SEMPRONIO.-  ¡Oh vieja avarienta, muerta de sed por dinero!, ¿no serás contenta con la tercia parte de lo ganado?

CELESTINA.-  ¿Qué tercia parte? Vete con Dios de mi casa tú. Y esotro no dé voces, no allegue la vecindad. No me hagáis salir de seso, no queráis que salgan a plaza las cosas de Calisto y vuestras.

SEMPRONIO.-  Da voces o gritos, que tú cumplirás lo que prometiste o cumplirás hoy tus días.

  -G IIv-  

ELICIA.-  Mete, por Dios, el espada. Tenlo, Pármeno, tenlo, no la mate ese desvariado.

CELESTINA.-  ¡Justicia, justicia, señores vecinos! ¡Justicia, que me matan en mi casa estos rufianes!

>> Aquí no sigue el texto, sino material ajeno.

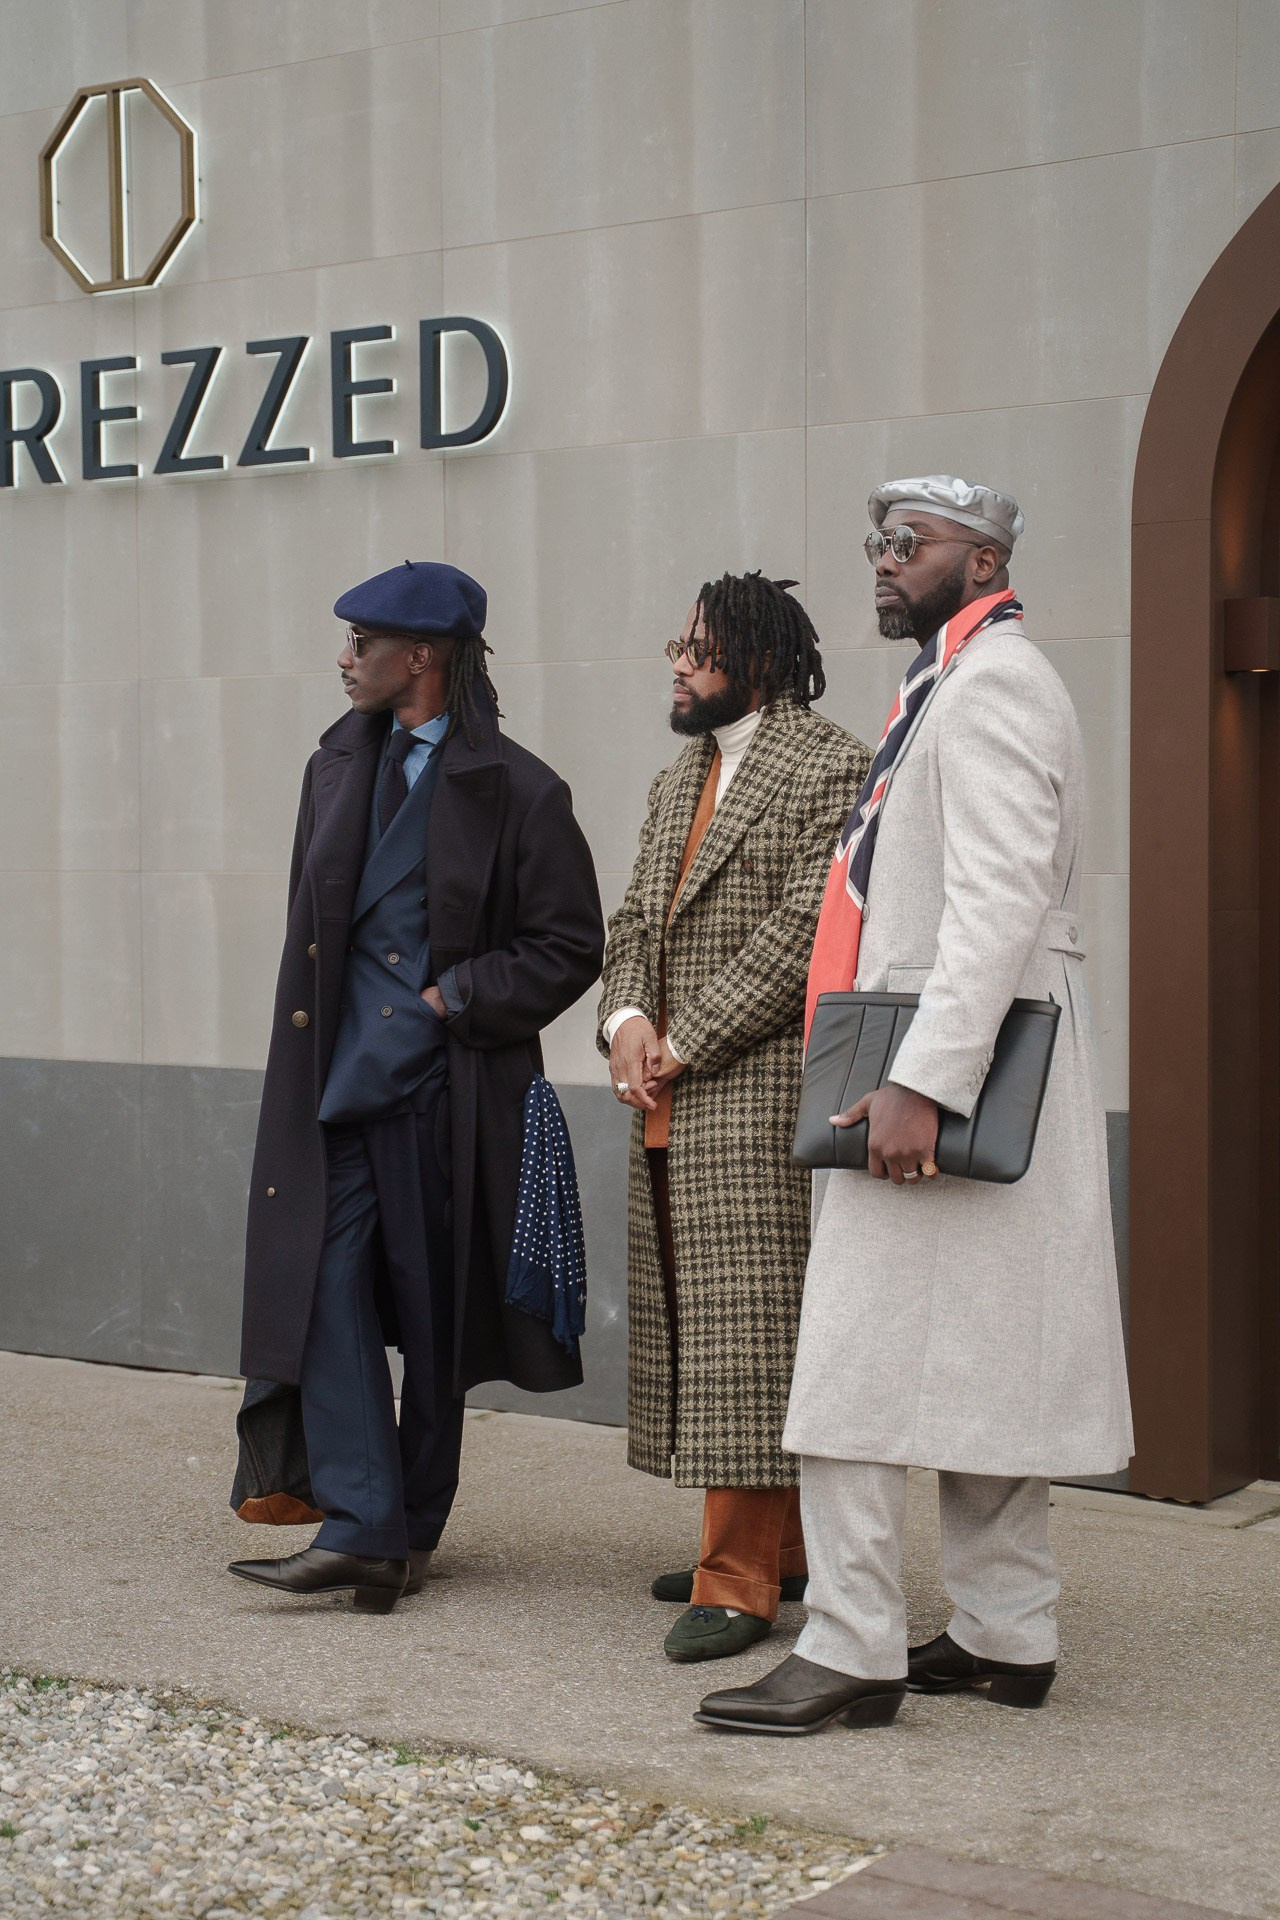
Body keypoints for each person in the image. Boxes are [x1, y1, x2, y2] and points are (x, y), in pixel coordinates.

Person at [696, 476, 1132, 1734]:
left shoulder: (990, 682)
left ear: (983, 555)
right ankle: (1006, 1637)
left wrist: (917, 1086)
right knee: (983, 1364)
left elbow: (995, 903)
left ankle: (849, 1650)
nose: (882, 562)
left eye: (911, 544)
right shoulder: (952, 680)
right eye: (875, 544)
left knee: (845, 1373)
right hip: (965, 1063)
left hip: (939, 1072)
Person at [227, 561, 604, 1613]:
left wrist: (453, 1000)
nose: (343, 659)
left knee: (436, 1324)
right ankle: (361, 1520)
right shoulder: (335, 764)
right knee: (318, 1291)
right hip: (334, 1083)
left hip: (449, 1092)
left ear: (422, 657)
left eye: (362, 642)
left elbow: (570, 943)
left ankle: (406, 1530)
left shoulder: (520, 787)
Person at [599, 571, 870, 1664]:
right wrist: (621, 1018)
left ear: (756, 661)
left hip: (755, 1098)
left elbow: (808, 930)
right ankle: (785, 1545)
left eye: (697, 647)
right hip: (667, 1095)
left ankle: (740, 1578)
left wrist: (682, 1039)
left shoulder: (832, 764)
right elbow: (631, 915)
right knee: (699, 1332)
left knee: (746, 1340)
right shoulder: (683, 771)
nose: (677, 660)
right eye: (677, 641)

SEMPRONIO.-  ¿Rufianes o qué? Espera, doña hechicera, que yo te haré ir al infierno con cartas.

CELESTINA.-  ¡Ay, que me ha muerto! ¡Ay, ay, confesión, confesión!

PÁRMENO.-  Dale, dale. Acábala, pues comenzaste, que nos sentirán. ¡Muera, muera! De los enemigos, los menos.

CELESTINA.-  ¡Confesión!

ELICIA.-  ¡Oh crueles enemigos! ¡En mal poder os veáis! ¿Y para quién tuvisteis manos? Muerta es mi madre y mi bien todo.

SEMPRONIO.-  ¡Huye, huye, Pármeno, que carga mucha gente! ¡Guarte, guarte, que viene el alguacil!

PÁRMENO.-  ¡Oh pecador de mí, que no hay por dó nos vamos, que está tomada la puerta!

SEMPRONIO.-  ¡Saltemos de estas ventanas; no muramos en poder de justicia!

PÁRMENO.-  ¡Salta, que yo tras ti voy!